Dans mes hommages – tribut à ceux qui ont contribué – comment ne pas parler prioritairement de ma sœur puisque avant même de songer aux questions de textualité, il faut se sentir concernée par l’écriture. Or puis-je ignorer que ma sœur, m’ayant précédé dans cette voie, me l’ayant ouverte, me l’ayant rendue évidente et nécessaire, a été mon premier moteur d’écriture ? Mon premier moyen aussi puisqu’elle tapait mes poèmes à la machine quand je ne savais encore ni écrire ni lire.

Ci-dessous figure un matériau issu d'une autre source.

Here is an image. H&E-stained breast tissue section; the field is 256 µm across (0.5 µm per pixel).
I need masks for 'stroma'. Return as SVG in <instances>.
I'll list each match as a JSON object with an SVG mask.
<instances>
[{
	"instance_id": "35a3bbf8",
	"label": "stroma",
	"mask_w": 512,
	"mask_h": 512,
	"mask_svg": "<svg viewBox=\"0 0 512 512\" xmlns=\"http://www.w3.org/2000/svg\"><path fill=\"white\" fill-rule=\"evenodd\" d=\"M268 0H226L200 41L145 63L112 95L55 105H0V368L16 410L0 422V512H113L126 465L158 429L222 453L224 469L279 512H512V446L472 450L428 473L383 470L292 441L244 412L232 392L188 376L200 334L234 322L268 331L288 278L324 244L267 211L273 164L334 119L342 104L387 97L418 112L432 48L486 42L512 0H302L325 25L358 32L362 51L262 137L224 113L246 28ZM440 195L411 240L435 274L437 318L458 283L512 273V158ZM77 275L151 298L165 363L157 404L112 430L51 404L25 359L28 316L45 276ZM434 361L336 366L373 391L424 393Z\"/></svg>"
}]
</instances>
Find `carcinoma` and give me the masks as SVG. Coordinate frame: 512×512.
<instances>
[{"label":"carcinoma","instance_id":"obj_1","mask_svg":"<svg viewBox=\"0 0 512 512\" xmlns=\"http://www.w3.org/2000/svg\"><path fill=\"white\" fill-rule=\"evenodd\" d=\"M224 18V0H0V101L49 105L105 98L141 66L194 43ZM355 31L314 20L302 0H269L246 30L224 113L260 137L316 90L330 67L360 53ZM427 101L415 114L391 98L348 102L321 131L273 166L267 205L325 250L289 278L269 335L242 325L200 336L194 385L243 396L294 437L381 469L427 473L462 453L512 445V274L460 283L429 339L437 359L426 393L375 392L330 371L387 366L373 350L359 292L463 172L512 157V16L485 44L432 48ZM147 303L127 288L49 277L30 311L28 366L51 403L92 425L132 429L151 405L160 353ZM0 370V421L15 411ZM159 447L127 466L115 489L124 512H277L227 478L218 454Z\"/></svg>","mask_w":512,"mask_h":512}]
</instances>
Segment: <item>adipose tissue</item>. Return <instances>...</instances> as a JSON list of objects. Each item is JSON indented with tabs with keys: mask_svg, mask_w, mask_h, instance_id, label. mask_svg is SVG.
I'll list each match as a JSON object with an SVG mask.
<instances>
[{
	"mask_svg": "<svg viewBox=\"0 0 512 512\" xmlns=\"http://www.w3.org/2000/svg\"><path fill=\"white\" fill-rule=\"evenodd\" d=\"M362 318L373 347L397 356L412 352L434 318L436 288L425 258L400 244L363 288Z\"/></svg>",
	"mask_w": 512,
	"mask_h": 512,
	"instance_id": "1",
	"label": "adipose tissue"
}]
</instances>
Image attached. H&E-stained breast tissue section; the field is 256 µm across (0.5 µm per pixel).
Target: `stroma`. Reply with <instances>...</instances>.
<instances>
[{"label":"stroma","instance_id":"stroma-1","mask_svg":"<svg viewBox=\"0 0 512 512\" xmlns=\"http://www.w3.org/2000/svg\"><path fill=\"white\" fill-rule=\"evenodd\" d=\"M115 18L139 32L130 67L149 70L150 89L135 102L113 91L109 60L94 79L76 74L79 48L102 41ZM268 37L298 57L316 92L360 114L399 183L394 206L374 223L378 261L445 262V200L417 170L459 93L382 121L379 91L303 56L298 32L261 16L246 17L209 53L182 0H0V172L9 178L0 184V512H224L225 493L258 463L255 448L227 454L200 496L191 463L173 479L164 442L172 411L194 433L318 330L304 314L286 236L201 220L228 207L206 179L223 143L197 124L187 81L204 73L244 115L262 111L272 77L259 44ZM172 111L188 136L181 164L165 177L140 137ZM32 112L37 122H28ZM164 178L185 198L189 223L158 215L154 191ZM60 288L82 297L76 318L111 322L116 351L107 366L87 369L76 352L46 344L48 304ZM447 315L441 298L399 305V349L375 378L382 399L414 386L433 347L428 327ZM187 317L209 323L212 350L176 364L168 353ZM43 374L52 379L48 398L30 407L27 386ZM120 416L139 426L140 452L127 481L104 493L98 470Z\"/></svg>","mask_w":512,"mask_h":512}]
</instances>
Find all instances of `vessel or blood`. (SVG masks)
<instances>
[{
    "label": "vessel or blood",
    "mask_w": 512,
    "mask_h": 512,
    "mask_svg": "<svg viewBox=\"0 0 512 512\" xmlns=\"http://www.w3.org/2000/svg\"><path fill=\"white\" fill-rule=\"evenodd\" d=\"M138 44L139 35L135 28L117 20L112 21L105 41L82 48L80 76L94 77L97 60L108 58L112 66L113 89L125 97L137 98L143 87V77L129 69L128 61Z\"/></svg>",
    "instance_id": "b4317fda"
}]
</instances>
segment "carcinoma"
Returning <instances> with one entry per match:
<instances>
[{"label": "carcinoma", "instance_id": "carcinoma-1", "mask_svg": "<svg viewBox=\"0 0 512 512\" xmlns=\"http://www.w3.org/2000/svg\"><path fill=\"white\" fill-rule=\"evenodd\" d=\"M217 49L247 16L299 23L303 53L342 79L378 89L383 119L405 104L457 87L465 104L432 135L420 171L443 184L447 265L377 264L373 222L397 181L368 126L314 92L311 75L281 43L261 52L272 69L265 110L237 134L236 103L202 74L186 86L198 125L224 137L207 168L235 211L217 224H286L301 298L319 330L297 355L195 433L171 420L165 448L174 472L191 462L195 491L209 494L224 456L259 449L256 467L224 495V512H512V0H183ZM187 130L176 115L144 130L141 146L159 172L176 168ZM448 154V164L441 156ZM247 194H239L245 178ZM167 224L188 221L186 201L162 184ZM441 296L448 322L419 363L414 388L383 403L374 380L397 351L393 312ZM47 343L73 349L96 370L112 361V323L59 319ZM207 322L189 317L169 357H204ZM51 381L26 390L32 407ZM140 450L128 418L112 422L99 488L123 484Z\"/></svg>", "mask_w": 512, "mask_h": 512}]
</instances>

Ecrire fut ainsi d’abord une procuration, je déléguais l’acte à mon aînée, écoutant le cliquetis du clavier, le roulis du ruban, jalouse de ce jouet que je ne pouvais toucher, émerveillée de la dextérité manuelle qui composait une musique rythmée, satisfaite de ces signes qui conservaient mes images et sensations sur une pellicule de papier bleu. Je me souviens d’une histoire de valet de cœur et de dame de carreau qui attendaient la nuit pour mieux s’aimer en-dehors du jeu de cartes, s’incarnant dans un rouge simple mais intransigeant. Qu’avaient-ils fait du roi ?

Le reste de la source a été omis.